*DIRECTIONS:* All records are to be transcribed in full; any pictures among them are to be skipped.

*Saved entries:*
────────
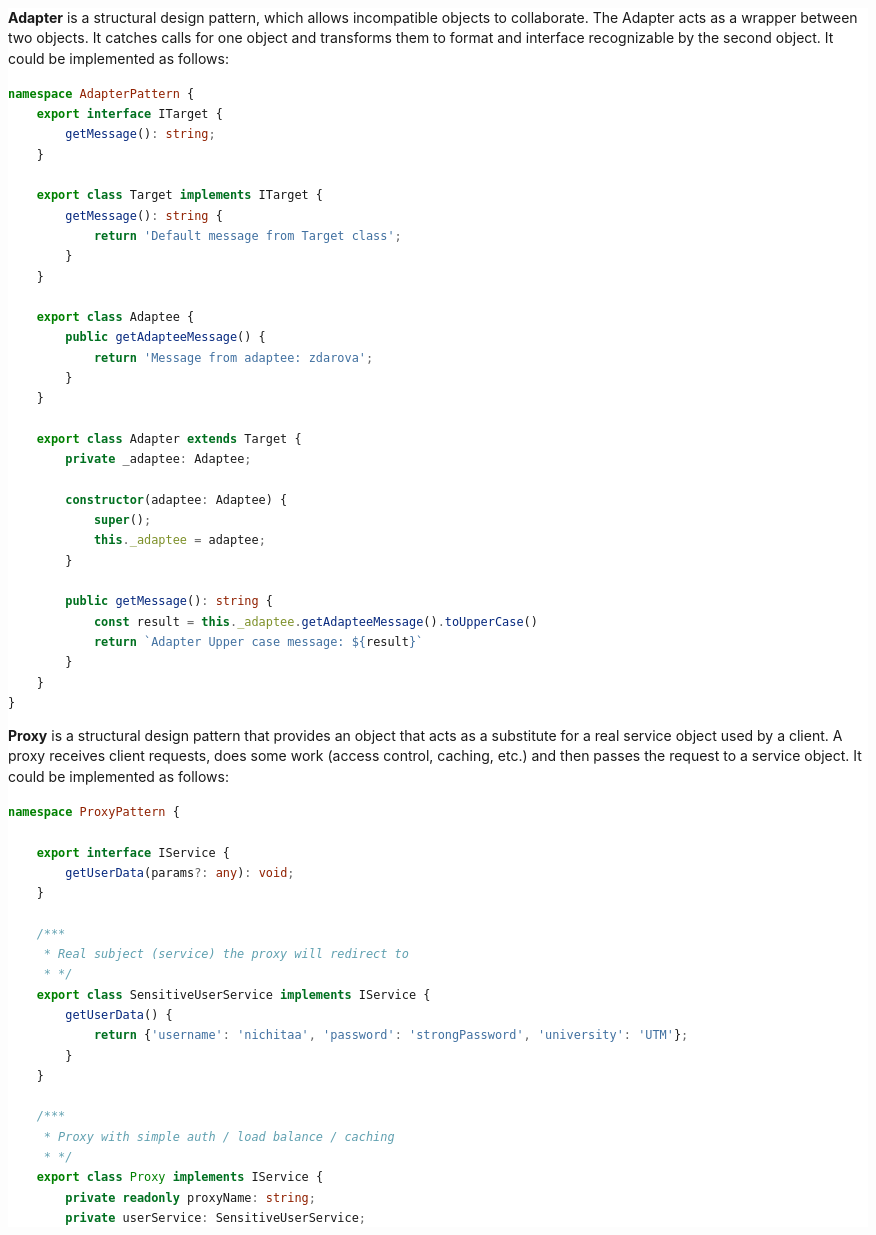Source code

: **Adapter** is a structural design pattern, which allows incompatible objects to collaborate. The Adapter acts as a wrapper between two objects. It catches calls for one object and transforms them to format and interface recognizable by the second object. It could be implemented as follows:

```typescript
namespace AdapterPattern {
    export interface ITarget {
        getMessage(): string;
    }

    export class Target implements ITarget {
        getMessage(): string {
            return 'Default message from Target class';
        }
    }

    export class Adaptee {
        public getAdapteeMessage() {
            return 'Message from adaptee: zdarova';
        }
    }

    export class Adapter extends Target {
        private _adaptee: Adaptee;

        constructor(adaptee: Adaptee) {
            super();
            this._adaptee = adaptee;
        }

        public getMessage(): string {
            const result = this._adaptee.getAdapteeMessage().toUpperCase()
            return `Adapter Upper case message: ${result}`
        }
    }
}
```

**Proxy** is a structural design pattern that provides an object that acts as a substitute for a real service object used by a client. A proxy receives client requests, does some work (access control, caching, etc.) and then passes the request to a service object. It could be implemented as follows:

```typescript
namespace ProxyPattern {

    export interface IService {
        getUserData(params?: any): void;
    }

    /***
     * Real subject (service) the proxy will redirect to
     * */
    export class SensitiveUserService implements IService {
        getUserData() {
            return {'username': 'nichitaa', 'password': 'strongPassword', 'university': 'UTM'};
        }
    }

    /***
     * Proxy with simple auth / load balance / caching
     * */
    export class Proxy implements IService {
        private readonly proxyName: string;
        private userService: SensitiveUserService;
```
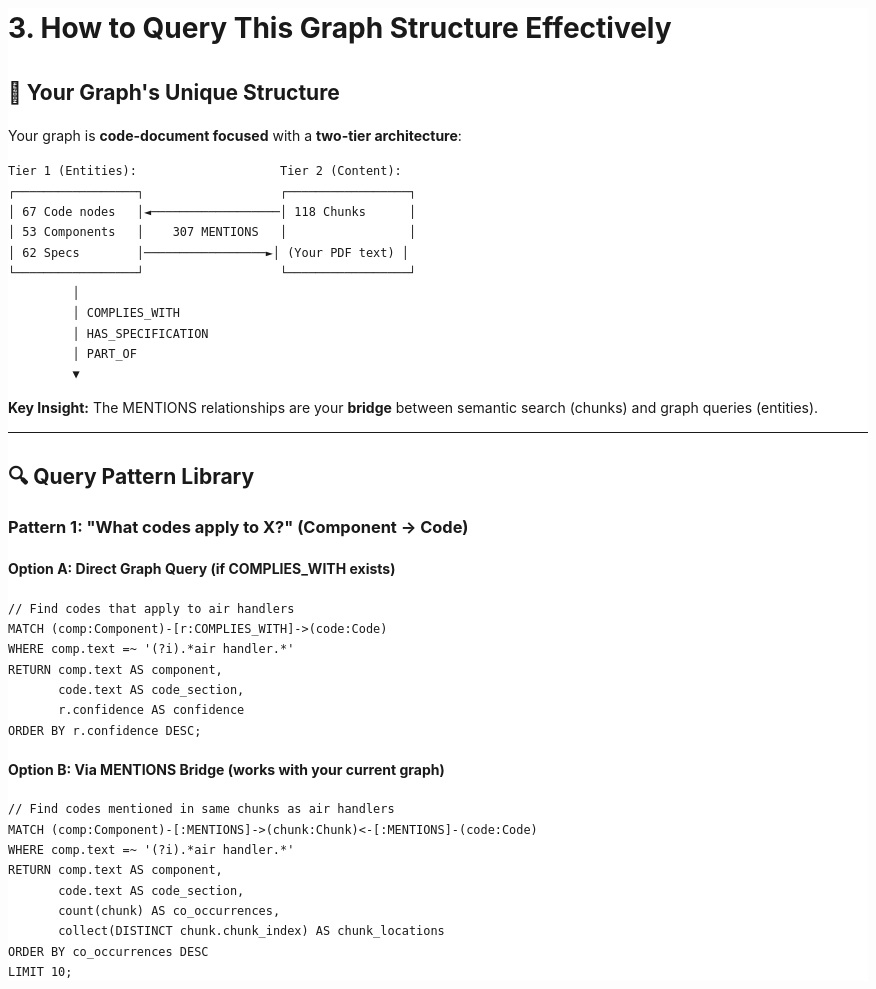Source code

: # 3. How to Query This Graph Structure Effectively

## 🎯 Your Graph's Unique Structure

Your graph is **code-document focused** with a **two-tier architecture**:

```
Tier 1 (Entities):                    Tier 2 (Content):
┌─────────────────┐                   ┌─────────────────┐
│ 67 Code nodes   │◄──────────────────│ 118 Chunks      │
│ 53 Components   │    307 MENTIONS   │                 │
│ 62 Specs        │─────────────────►│ (Your PDF text) │
└─────────────────┘                   └─────────────────┘
         │
         │ COMPLIES_WITH
         │ HAS_SPECIFICATION
         │ PART_OF
         ▼
```

**Key Insight:** The MENTIONS relationships are your **bridge** between semantic search (chunks) and graph queries (entities).

---

## 🔍 Query Pattern Library

### Pattern 1: **"What codes apply to X?"** (Component → Code)

#### Option A: Direct Graph Query (if COMPLIES_WITH exists)

```cypher
// Find codes that apply to air handlers
MATCH (comp:Component)-[r:COMPLIES_WITH]->(code:Code)
WHERE comp.text =~ '(?i).*air handler.*'
RETURN comp.text AS component,
       code.text AS code_section,
       r.confidence AS confidence
ORDER BY r.confidence DESC;
```

#### Option B: Via MENTIONS Bridge (works with your current graph)

```cypher
// Find codes mentioned in same chunks as air handlers
MATCH (comp:Component)-[:MENTIONS]->(chunk:Chunk)<-[:MENTIONS]-(code:Code)
WHERE comp.text =~ '(?i).*air handler.*'
RETURN comp.text AS component,
       code.text AS code_section,
       count(chunk) AS co_occurrences,
       collect(DISTINCT chunk.chunk_index) AS chunk_locations
ORDER BY co_occurrences DESC
LIMIT 10;
```
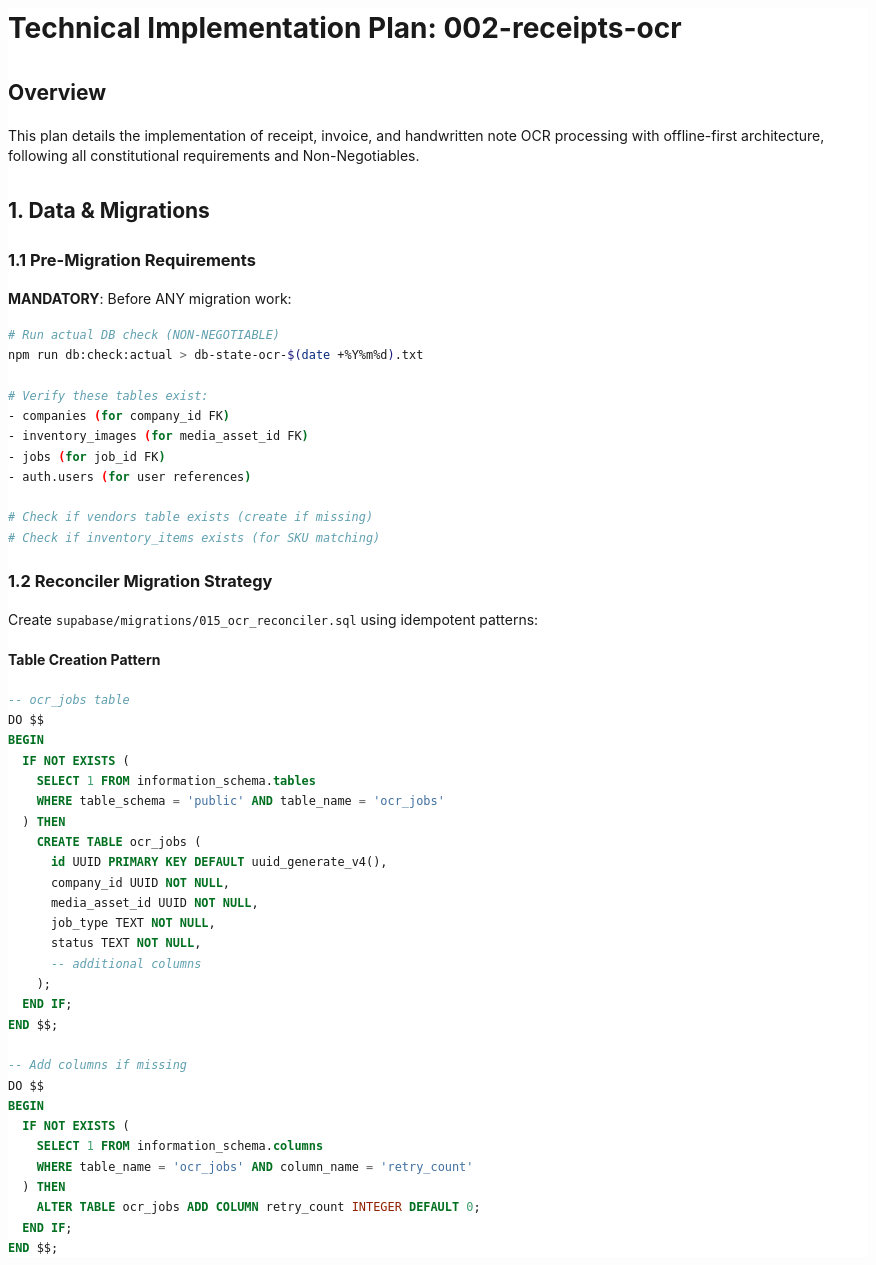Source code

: # Technical Implementation Plan: 002-receipts-ocr

## Overview
This plan details the implementation of receipt, invoice, and handwritten note OCR processing with offline-first architecture, following all constitutional requirements and Non-Negotiables.

## 1. Data & Migrations

### 1.1 Pre-Migration Requirements
**MANDATORY**: Before ANY migration work:
```bash
# Run actual DB check (NON-NEGOTIABLE)
npm run db:check:actual > db-state-ocr-$(date +%Y%m%d).txt

# Verify these tables exist:
- companies (for company_id FK)
- inventory_images (for media_asset_id FK)  
- jobs (for job_id FK)
- auth.users (for user references)

# Check if vendors table exists (create if missing)
# Check if inventory_items exists (for SKU matching)
```

### 1.2 Reconciler Migration Strategy
Create `supabase/migrations/015_ocr_reconciler.sql` using idempotent patterns:

#### Table Creation Pattern
```sql
-- ocr_jobs table
DO $$
BEGIN
  IF NOT EXISTS (
    SELECT 1 FROM information_schema.tables 
    WHERE table_schema = 'public' AND table_name = 'ocr_jobs'
  ) THEN
    CREATE TABLE ocr_jobs (
      id UUID PRIMARY KEY DEFAULT uuid_generate_v4(),
      company_id UUID NOT NULL,
      media_asset_id UUID NOT NULL,
      job_type TEXT NOT NULL,
      status TEXT NOT NULL,
      -- additional columns
    );
  END IF;
END $$;

-- Add columns if missing
DO $$
BEGIN
  IF NOT EXISTS (
    SELECT 1 FROM information_schema.columns 
    WHERE table_name = 'ocr_jobs' AND column_name = 'retry_count'
  ) THEN
    ALTER TABLE ocr_jobs ADD COLUMN retry_count INTEGER DEFAULT 0;
  END IF;
END $$;
```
────────
*OUTPUT BELOW:*
Source code

: **Adapter** is a structural design pattern, which allows incompatible objects to collaborate. The Adapter acts as a wrapper between two objects. It catches calls for one object and transforms them to format and interface recognizable by the second object. It could be implemented as follows:

```typescript
namespace AdapterPattern {
    export interface ITarget {
        getMessage(): string;
    }

    export class Target implements ITarget {
        getMessage(): string {
            return 'Default message from Target class';
        }
    }

    export class Adaptee {
        public getAdapteeMessage() {
            return 'Message from adaptee: zdarova';
        }
    }

    export class Adapter extends Target {
        private _adaptee: Adaptee;

        constructor(adaptee: Adaptee) {
            super();
            this._adaptee = adaptee;
        }

        public getMessage(): string {
            const result = this._adaptee.getAdapteeMessage().toUpperCase()
            return `Adapter Upper case message: ${result}`
        }
    }
}
```

**Proxy** is a structural design pattern that provides an object that acts as a substitute for a real service object used by a client. A proxy receives client requests, does some work (access control, caching, etc.) and then passes the request to a service object. It could be implemented as follows:

```typescript
namespace ProxyPattern {

    export interface IService {
        getUserData(params?: any): void;
    }

    /***
     * Real subject (service) the proxy will redirect to
     * */
    export class SensitiveUserService implements IService {
        getUserData() {
            return {'username': 'nichitaa', 'password': 'strongPassword', 'university': 'UTM'};
        }
    }

    /***
     * Proxy with simple auth / load balance / caching
     * */
    export class Proxy implements IService {
        private readonly proxyName: string;
        private userService: SensitiveUserService;
```
Source code

: # 3. How to Query This Graph Structure Effectively

## 🎯 Your Graph's Unique Structure

Your graph is **code-document focused** with a **two-tier architecture**:

```
Tier 1 (Entities):                    Tier 2 (Content):
┌─────────────────┐                   ┌─────────────────┐
│ 67 Code nodes   │◄──────────────────│ 118 Chunks      │
│ 53 Components   │    307 MENTIONS   │                 │
│ 62 Specs        │─────────────────►│ (Your PDF text) │
└─────────────────┘                   └─────────────────┘
         │
         │ COMPLIES_WITH
         │ HAS_SPECIFICATION
         │ PART_OF
         ▼
```

**Key Insight:** The MENTIONS relationships are your **bridge** between semantic search (chunks) and graph queries (entities).

---

## 🔍 Query Pattern Library

### Pattern 1: **"What codes apply to X?"** (Component → Code)

#### Option A: Direct Graph Query (if COMPLIES_WITH exists)

```cypher
// Find codes that apply to air handlers
MATCH (comp:Component)-[r:COMPLIES_WITH]->(code:Code)
WHERE comp.text =~ '(?i).*air handler.*'
RETURN comp.text AS component,
       code.text AS code_section,
       r.confidence AS confidence
ORDER BY r.confidence DESC;
```

#### Option B: Via MENTIONS Bridge (works with your current graph)

```cypher
// Find codes mentioned in same chunks as air handlers
MATCH (comp:Component)-[:MENTIONS]->(chunk:Chunk)<-[:MENTIONS]-(code:Code)
WHERE comp.text =~ '(?i).*air handler.*'
RETURN comp.text AS component,
       code.text AS code_section,
       count(chunk) AS co_occurrences,
       collect(DISTINCT chunk.chunk_index) AS chunk_locations
ORDER BY co_occurrences DESC
LIMIT 10;
```
Source code

: # Technical Implementation Plan: 002-receipts-ocr

## Overview
This plan details the implementation of receipt, invoice, and handwritten note OCR processing with offline-first architecture, following all constitutional requirements and Non-Negotiables.

## 1. Data & Migrations

### 1.1 Pre-Migration Requirements
**MANDATORY**: Before ANY migration work:
```bash
# Run actual DB check (NON-NEGOTIABLE)
npm run db:check:actual > db-state-ocr-$(date +%Y%m%d).txt

# Verify these tables exist:
- companies (for company_id FK)
- inventory_images (for media_asset_id FK)  
- jobs (for job_id FK)
- auth.users (for user references)

# Check if vendors table exists (create if missing)
# Check if inventory_items exists (for SKU matching)
```

### 1.2 Reconciler Migration Strategy
Create `supabase/migrations/015_ocr_reconciler.sql` using idempotent patterns:

#### Table Creation Pattern
```sql
-- ocr_jobs table
DO $$
BEGIN
  IF NOT EXISTS (
    SELECT 1 FROM information_schema.tables 
    WHERE table_schema = 'public' AND table_name = 'ocr_jobs'
  ) THEN
    CREATE TABLE ocr_jobs (
      id UUID PRIMARY KEY DEFAULT uuid_generate_v4(),
      company_id UUID NOT NULL,
      media_asset_id UUID NOT NULL,
      job_type TEXT NOT NULL,
      status TEXT NOT NULL,
      -- additional columns
    );
  END IF;
END $$;

-- Add columns if missing
DO $$
BEGIN
  IF NOT EXISTS (
    SELECT 1 FROM information_schema.columns 
    WHERE table_name = 'ocr_jobs' AND column_name = 'retry_count'
  ) THEN
    ALTER TABLE ocr_jobs ADD COLUMN retry_count INTEGER DEFAULT 0;
  END IF;
END $$;
```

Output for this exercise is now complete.